'''
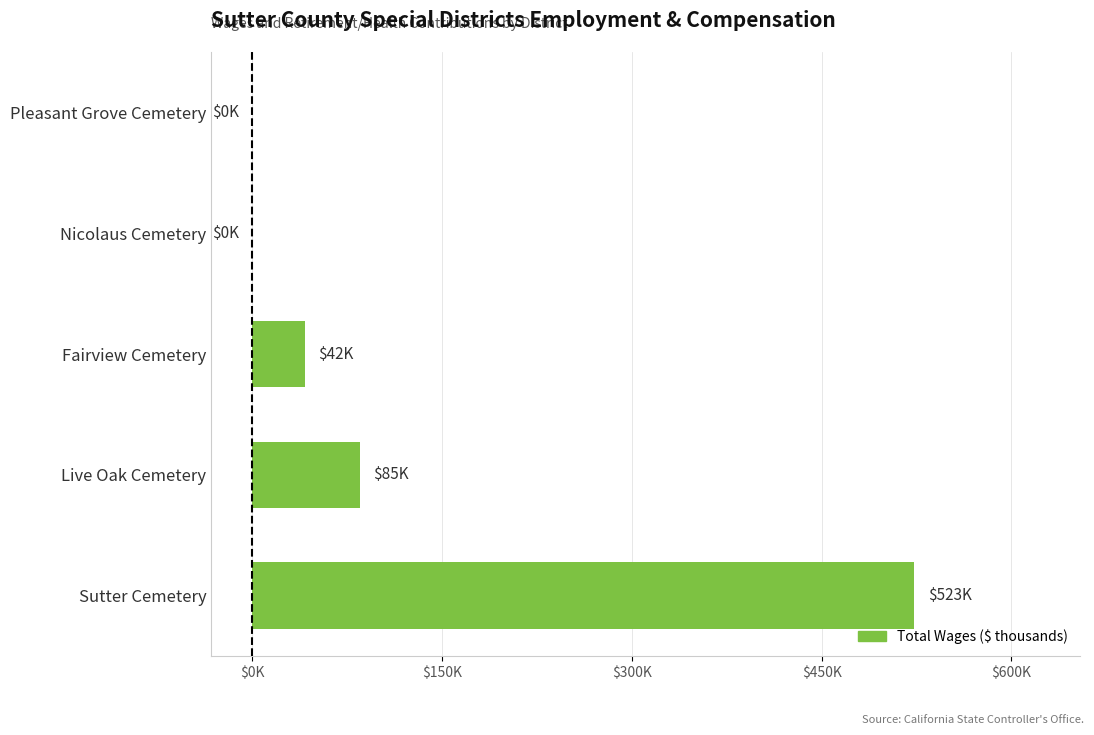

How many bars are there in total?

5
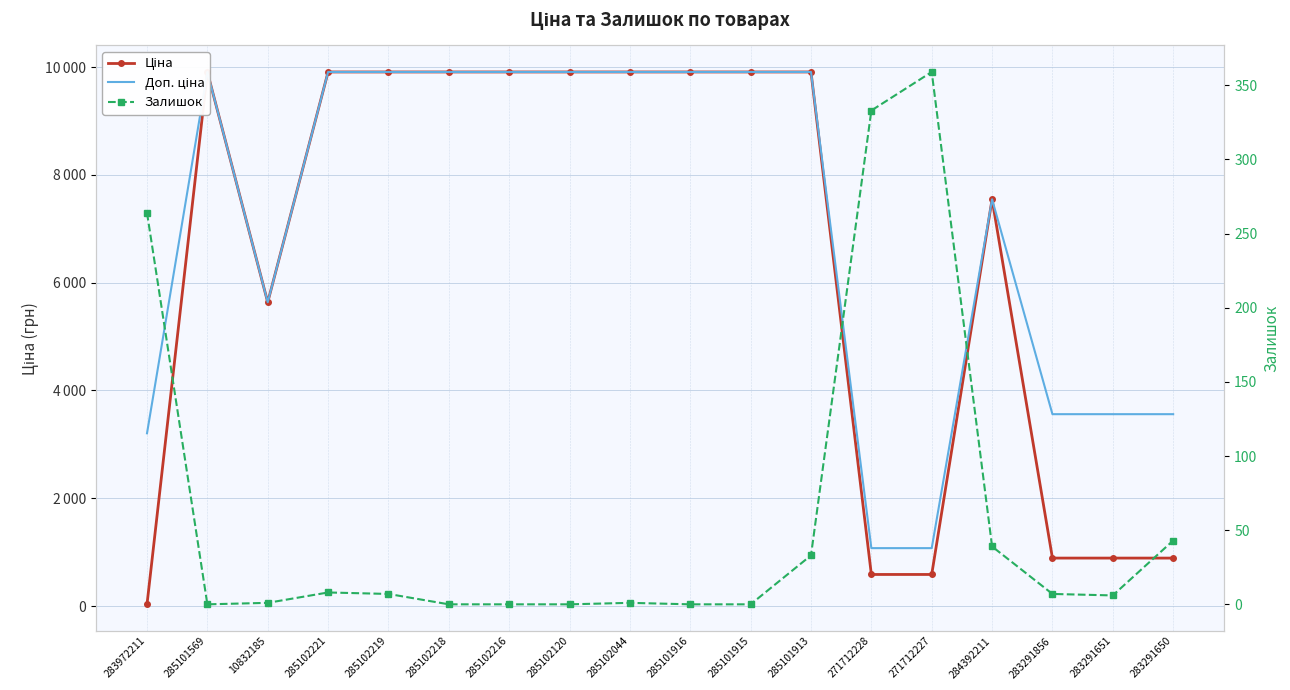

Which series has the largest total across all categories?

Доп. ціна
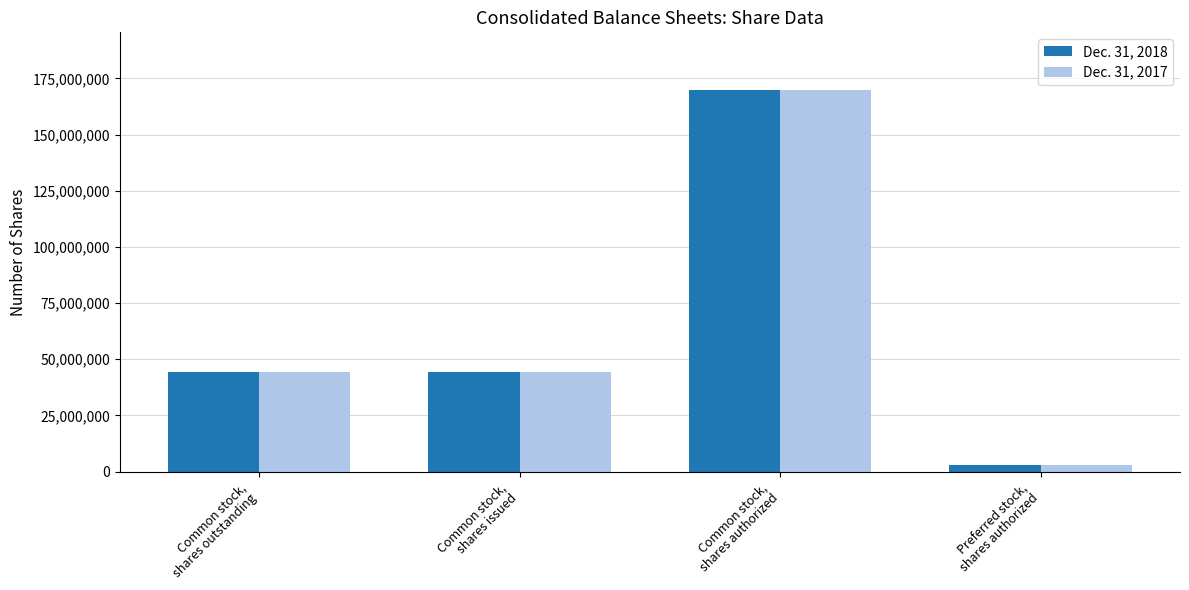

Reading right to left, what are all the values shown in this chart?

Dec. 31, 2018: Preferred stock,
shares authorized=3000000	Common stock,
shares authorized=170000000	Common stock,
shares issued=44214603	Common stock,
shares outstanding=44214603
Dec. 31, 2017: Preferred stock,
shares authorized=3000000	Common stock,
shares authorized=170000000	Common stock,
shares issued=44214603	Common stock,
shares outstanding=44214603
'''
Report each line of the listing above that contains the word "total", treating uppercase and lowercase as different.

How many bars are there in total?
Which series has the largest total across all categories?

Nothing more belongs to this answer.